Bengali Handewritten Graphemes detection

Tushar Dhyani

Understanding the problem

Automatic handwritten character recognition (HCR) and optical character recognition (OCR) are quite popular for commercial and academic reasons. For alpha-syllabary languages this problem increases manifolds due to its non-linear structure. Bengali, a member of alpha-syllabary family, is way trickier than English as it has 50 letters - 11 vowels and 39 consonants - plus 18 diacritics. This means there are roughly 13,000 ways to write Bengali letters, whereas English only has about 250 ways to do the same. This huge number of combinations makes recognizing Bengali characters a lot harder. These different elements has been shown below for a visual understanding.

Different vowel diacritics (green) and consonant diacritics (red) used in Bengali orthography. The placement of the diacritics are not dependent on the grapheme root.

we have the following distribution of graphemes in Bengali.

Number of unique grapheme roots: 168
Number of unique vowel diacritic: 11
Number of unique consonant diacritic: 7

Solutions

To create a mixture of different roots, I followed a unique augmentation technique - cut-mix. This technique involves randomly cutting and mixing parts of different images while training. But, as a native speaker of the same family of language, I knew that there were some specific ways to achieve this. This way involves having specific class in a specific zone. From this, I devised this zone structure and did a cut-mix augmentation while training my model. The specific zones are showcased below:

Based on the rough distribution of the zone, I mixed respective parts to create augmentations that sometimes resembled real and sometimes unreal examples. The process could be understood from the picture below how this structure helped increase the training data distribution.

Sadly this process didn't work directly, because the mistakes and unrealistic images are too much noise for the model to deal with. I was able to tone down the noise by doing the following tricks - The grapheme root zones are roughly correct most of the time, while the vowel and consonants are way off. I figured that since grapheme root and consonant 3 and 6 are the main classes to tackle, I should focus on those.

My training pipeline roughly looked as follows:

Results

Models are evaluated using a hierarchical macro-averaged recall. First, a standard macro-averaged recall is calculated for each component (grapheme root, vowel diacritic, or consonant diacritic). The final score is the weighted average of those three scores, with the grapheme root given double weight.
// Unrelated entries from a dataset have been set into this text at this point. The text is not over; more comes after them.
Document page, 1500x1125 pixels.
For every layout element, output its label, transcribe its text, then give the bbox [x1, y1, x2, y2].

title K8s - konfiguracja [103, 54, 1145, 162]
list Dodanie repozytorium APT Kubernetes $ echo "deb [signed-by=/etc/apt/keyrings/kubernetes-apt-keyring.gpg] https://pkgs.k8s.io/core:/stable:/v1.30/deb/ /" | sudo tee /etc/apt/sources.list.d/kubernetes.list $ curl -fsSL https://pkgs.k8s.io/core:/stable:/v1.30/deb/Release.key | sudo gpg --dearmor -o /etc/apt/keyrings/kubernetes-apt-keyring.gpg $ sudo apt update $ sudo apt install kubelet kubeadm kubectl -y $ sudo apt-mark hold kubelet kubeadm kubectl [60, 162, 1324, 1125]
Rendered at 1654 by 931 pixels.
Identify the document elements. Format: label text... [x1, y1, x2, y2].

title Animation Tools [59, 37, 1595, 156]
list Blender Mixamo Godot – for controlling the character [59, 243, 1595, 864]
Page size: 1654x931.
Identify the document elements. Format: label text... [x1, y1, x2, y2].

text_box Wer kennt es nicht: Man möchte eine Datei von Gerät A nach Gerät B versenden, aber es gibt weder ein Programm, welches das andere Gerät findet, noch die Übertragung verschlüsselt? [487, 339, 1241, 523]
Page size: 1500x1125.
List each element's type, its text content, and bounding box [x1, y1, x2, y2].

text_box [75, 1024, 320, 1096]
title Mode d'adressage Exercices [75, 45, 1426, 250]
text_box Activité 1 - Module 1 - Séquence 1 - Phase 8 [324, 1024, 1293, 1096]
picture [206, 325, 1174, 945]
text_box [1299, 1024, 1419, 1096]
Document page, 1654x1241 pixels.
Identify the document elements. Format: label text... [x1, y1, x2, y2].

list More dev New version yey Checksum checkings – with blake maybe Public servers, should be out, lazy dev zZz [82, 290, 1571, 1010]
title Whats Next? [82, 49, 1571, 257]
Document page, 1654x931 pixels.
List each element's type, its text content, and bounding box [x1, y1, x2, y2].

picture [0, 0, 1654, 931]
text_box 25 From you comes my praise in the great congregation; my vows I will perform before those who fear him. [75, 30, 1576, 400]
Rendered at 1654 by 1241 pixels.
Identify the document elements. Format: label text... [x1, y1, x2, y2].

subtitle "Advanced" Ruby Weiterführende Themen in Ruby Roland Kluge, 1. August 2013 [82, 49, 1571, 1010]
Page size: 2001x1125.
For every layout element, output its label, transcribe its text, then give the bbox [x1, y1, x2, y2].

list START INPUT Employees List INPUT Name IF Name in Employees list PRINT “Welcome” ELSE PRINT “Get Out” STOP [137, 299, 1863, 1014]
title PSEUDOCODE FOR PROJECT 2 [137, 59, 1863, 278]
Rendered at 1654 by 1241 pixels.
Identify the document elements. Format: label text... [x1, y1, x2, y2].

Table 1: Results of different model that I used for training
Model name	Validation score				Public score	Private score
Model name	Root	Vowel Dicritic	Consonant Dicritic	Overall	Public score	Private score
EfficientNet B1	0.971	0.988	0.978	0.977	0.9638	0.9385
EfficientNet B2	0.921	0.978	0.987	0.952	0.9615	0.9245
Resnet18	0.951	0.982	0.978	0.966	0.9599	0.9223

Score on the leaderboard

With the best backbone model that I had, I scored 55 on the private leaderboard and scored my first silver medal.